BEIRUT - Syrian troops battled army defectors Sunday in clashes that set several military vehicles ablaze. The fighting and other violence around the nation killed at least eight people, activists said.

For the first time, an act of violent protest against President Bashar al-Assad's regime spilled across the border into Jordan, where about a dozen Syrians attacked their embassy Sunday in the capital, Amman, injuring at least two diplomats and four other consulate employees.

The nine-month-old uprising against Syria's authoritarian president has grown more violent in recent months.

Opposition activists called for a general strike starting Sunday in a bid to squeeze the government and push it to stop its bloody crackdown. Assad has refused to buckle under Arab and international pressure to step down and has shown no sign of easing his crackdown.

Now, fighting between loyalist forces and defectors calling themselves the Free Syrian Army threatens to push the clash into civil war.

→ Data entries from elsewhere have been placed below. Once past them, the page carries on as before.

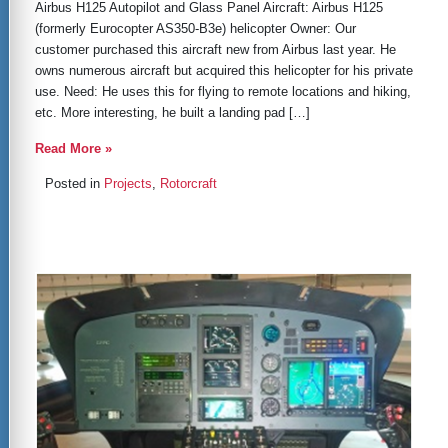
Airbus H125 Autopilot and Glass Panel Aircraft: Airbus H125
(formerly Eurocopter AS350-B3e) helicopter Owner: Our
customer purchased this aircraft new from Airbus last year. He
owns numerous aircraft but acquired this helicopter for his private
use. Need: He uses this for flying to remote locations and hiking,
etc. More interesting, he built a landing pad […]
Read More »
Posted in
Projects
,
Rotorcraft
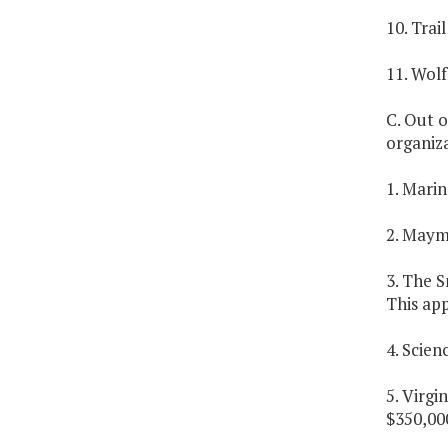
10. Trai
11. Wolf
C. Out o
organiza
1. Marin
2. Maym
3. The S
This app
4. Scien
5. Virgi
$350,000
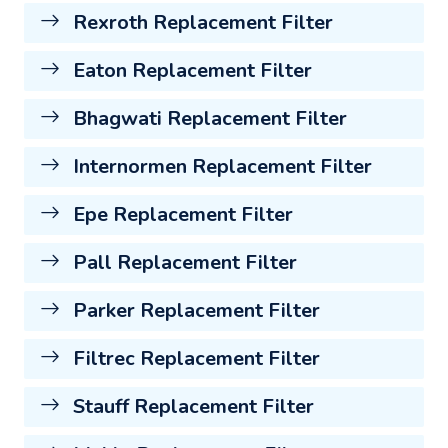
Rexroth Replacement Filter
Eaton Replacement Filter
Bhagwati Replacement Filter
Internormen Replacement Filter
Epe Replacement Filter
Pall Replacement Filter
Parker Replacement Filter
Filtrec Replacement Filter
Stauff Replacement Filter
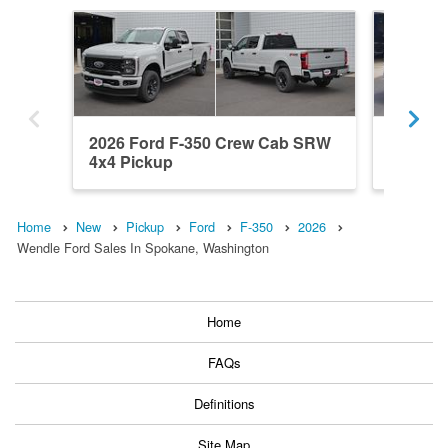
2026 Ford F-350 Crew Cab SRW
2026 F
4x4 Pickup
4x4 Pic
Home
New
Pickup
Ford
F-350
2026
Wendle Ford Sales In Spokane, Washington
Home
FAQs
Definitions
Site Map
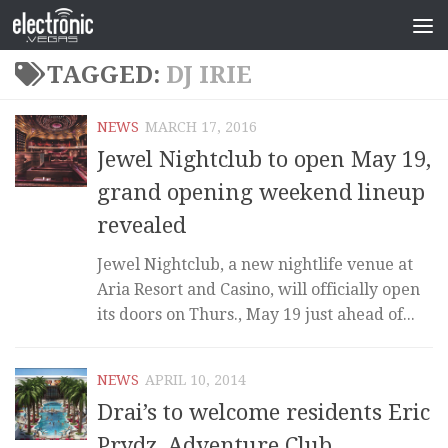
TAGGED:
DJ IRIE
NEWS
MARCH 17, 2016
Jewel Nightclub to open May 19,
grand opening weekend lineup
revealed
Jewel Nightclub, a new nightlife venue at
Aria Resort and Casino, will officially open
its doors on Thurs., May 19 just ahead of...
NEWS
APRIL 10, 2014
Drai’s to welcome residents Eric
Prydz, Adventure Club,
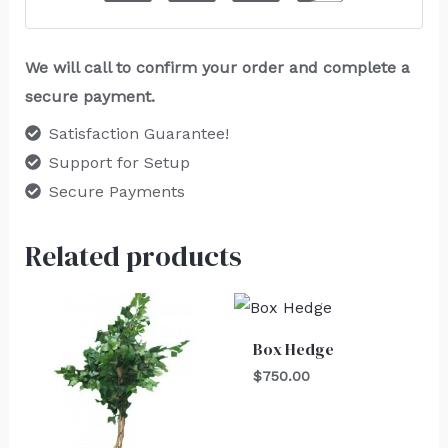
We will call to confirm your order and complete a
secure payment.
Satisfaction Guarantee!
Support for Setup
Secure Payments
Related products
Box Hedge
$
750.00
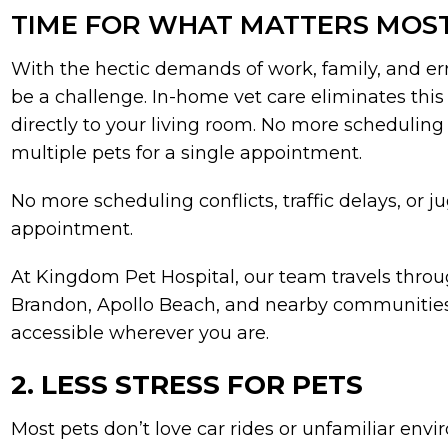
TIME FOR WHAT MATTERS MOS
With the hectic demands of work, family, and erra
be a challenge. In-home vet care eliminates this
directly to your living room. No more scheduling co
multiple pets for a single appointment.
No more scheduling conflicts, traffic delays, or j
appointment.
At Kingdom Pet Hospital, our team travels throu
Brandon, Apollo Beach, and nearby communities
accessible wherever you are.
2. LESS STRESS FOR PETS
Most pets don’t love car rides or unfamiliar env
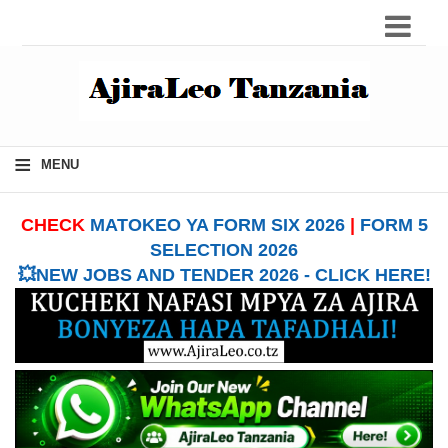
≡
MENU
CHECK
MATOKEO YA FORM SIX 2026
|
FORM 5
SELECTION 2026
💥NEW JOBS AND TENDER 2026 - CLICK HERE!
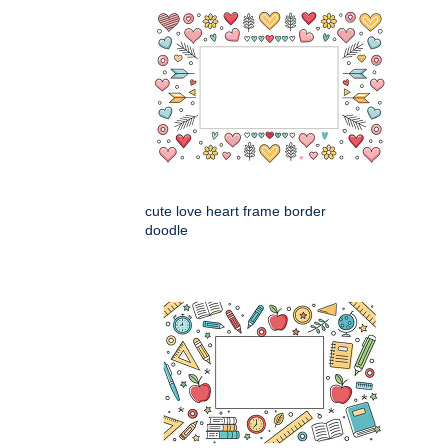
cute love heart frame border
doodle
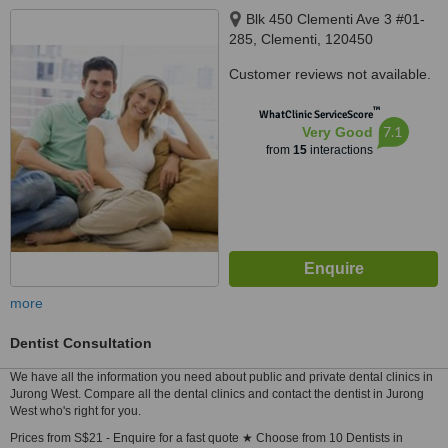
Blk 450 Clementi Ave 3 #01-
285, Clementi, 120450
Customer reviews not available.
™
WhatClinic ServiceScore
7.1
Very Good
from
15
interactions
more
Dentist Consultation
We have all the information you need about public and private dental clinics in
Jurong West. Compare all the dental clinics and contact the dentist in Jurong
West who's right for you.
Prices from S$21 - Enquire for a fast quote ★ Choose from 10 Dentists in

In one of Sunday's clashes, which took place before dawn in the northwestern town of Kfar Takharim, two of the military's armored vehicles were set ablaze, the British-based Syrian Observatory for Human Rights said.

Three other vehicles were burned in another clash near the southern village of Busra al-Harir, the group said. Similar battles took place in other parts of the south, said the Observatory and another activist group, the Local Coordination Committees.

The Observatory said two people were killed in the clash with defectors in Kfar Takharim. Two other people who went missing days ago were tortured to death in the central province of Homs, and one person was shot at a checkpoint in the southern province of Daraa, the group said.

The group also said that two people were killed in Homs, and the body of another person who had been missing for days was found Sunday. Two people were killed in the Damascus suburb of Douma, and another person in Hama in central Syria.

The LCC put Sunday's death toll at 18. It was impossible to resolve the discrepancy or to independently verify either death count. Syria has banned most foreign journalists and prevented local reporters from moving freely.

On Monday, Syrians are scheduled to vote in municipal elections for the country's 14 provinces, the first test of reforms by Assad since the uprising began.